------ Extracted entries ------

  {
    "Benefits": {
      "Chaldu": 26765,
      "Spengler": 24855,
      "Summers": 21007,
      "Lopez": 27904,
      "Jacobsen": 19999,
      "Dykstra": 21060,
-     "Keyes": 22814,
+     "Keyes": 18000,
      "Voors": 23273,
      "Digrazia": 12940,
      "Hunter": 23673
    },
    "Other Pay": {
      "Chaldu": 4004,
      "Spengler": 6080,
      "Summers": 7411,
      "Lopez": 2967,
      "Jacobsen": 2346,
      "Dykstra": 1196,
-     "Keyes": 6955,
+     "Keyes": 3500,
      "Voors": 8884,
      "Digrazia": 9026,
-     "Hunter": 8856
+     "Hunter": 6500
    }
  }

------
------ Extracted entries ------

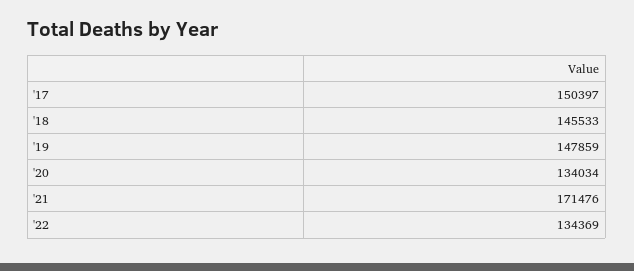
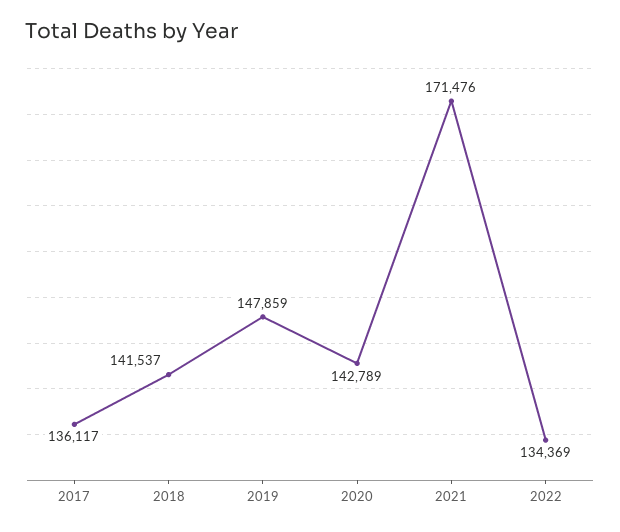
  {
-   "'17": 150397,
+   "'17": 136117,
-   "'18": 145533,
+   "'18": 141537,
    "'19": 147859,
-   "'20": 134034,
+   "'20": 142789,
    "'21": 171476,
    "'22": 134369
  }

------
------ Extracted entries ------

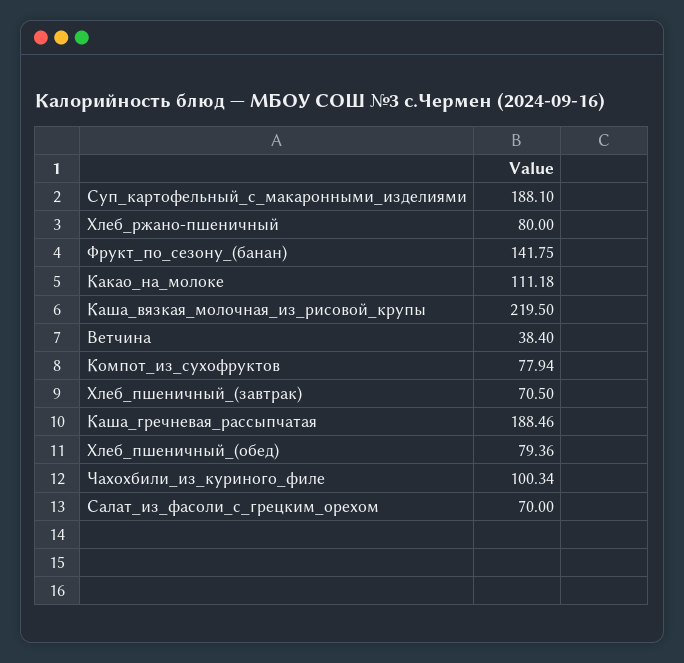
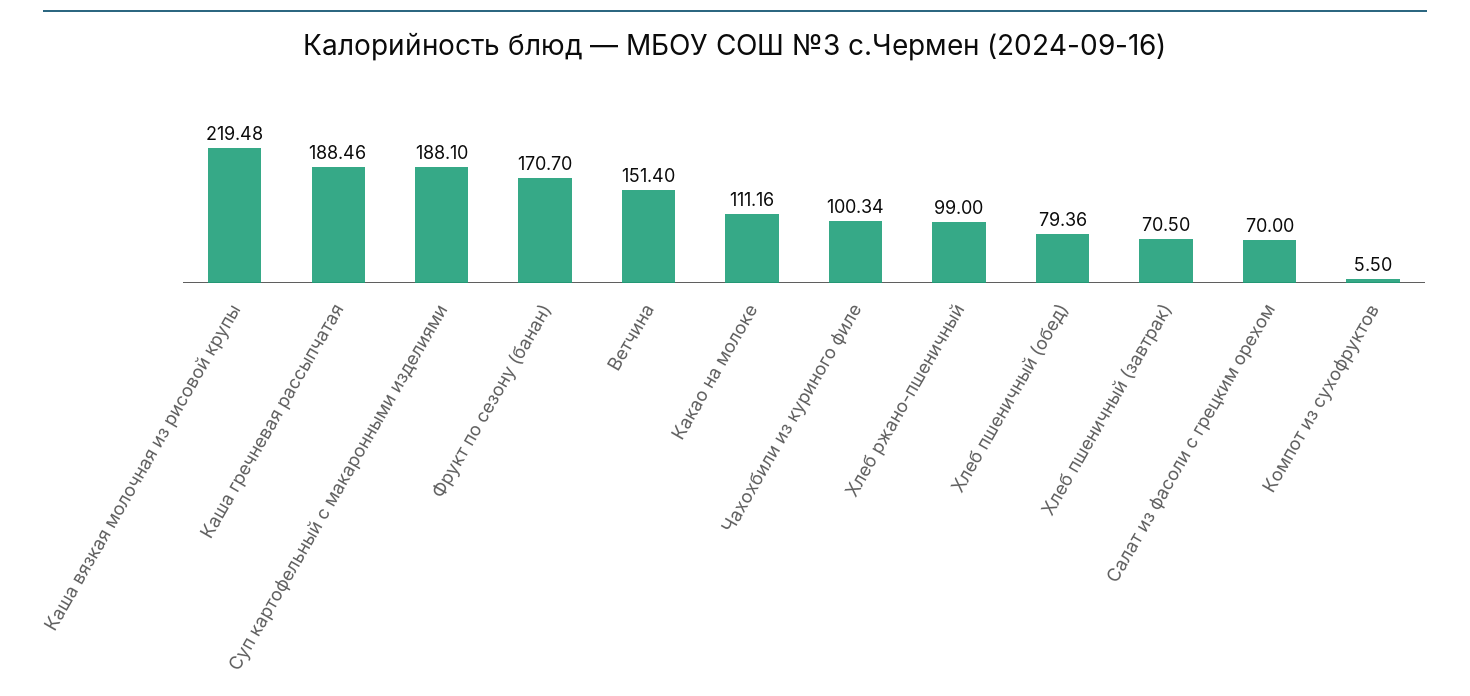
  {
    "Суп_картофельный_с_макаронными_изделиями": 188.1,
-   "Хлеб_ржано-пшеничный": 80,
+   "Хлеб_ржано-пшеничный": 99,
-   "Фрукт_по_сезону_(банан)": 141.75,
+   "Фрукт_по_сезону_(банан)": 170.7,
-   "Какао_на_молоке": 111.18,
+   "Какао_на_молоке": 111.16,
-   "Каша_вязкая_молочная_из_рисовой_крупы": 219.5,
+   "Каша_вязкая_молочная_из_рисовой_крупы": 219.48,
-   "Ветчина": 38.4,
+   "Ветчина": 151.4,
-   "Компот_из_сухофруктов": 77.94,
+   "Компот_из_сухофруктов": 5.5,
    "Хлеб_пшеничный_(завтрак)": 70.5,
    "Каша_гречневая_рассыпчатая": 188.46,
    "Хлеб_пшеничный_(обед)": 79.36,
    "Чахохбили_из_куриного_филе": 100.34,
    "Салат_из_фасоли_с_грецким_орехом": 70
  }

------

◆ **Exercise**:
From the data, collect all lines where the string "банан" appears.

◆ **Exercise result**:
-   "Фрукт_по_сезону_(банан)": 141.75,
+   "Фрукт_по_сезону_(банан)": 170.7,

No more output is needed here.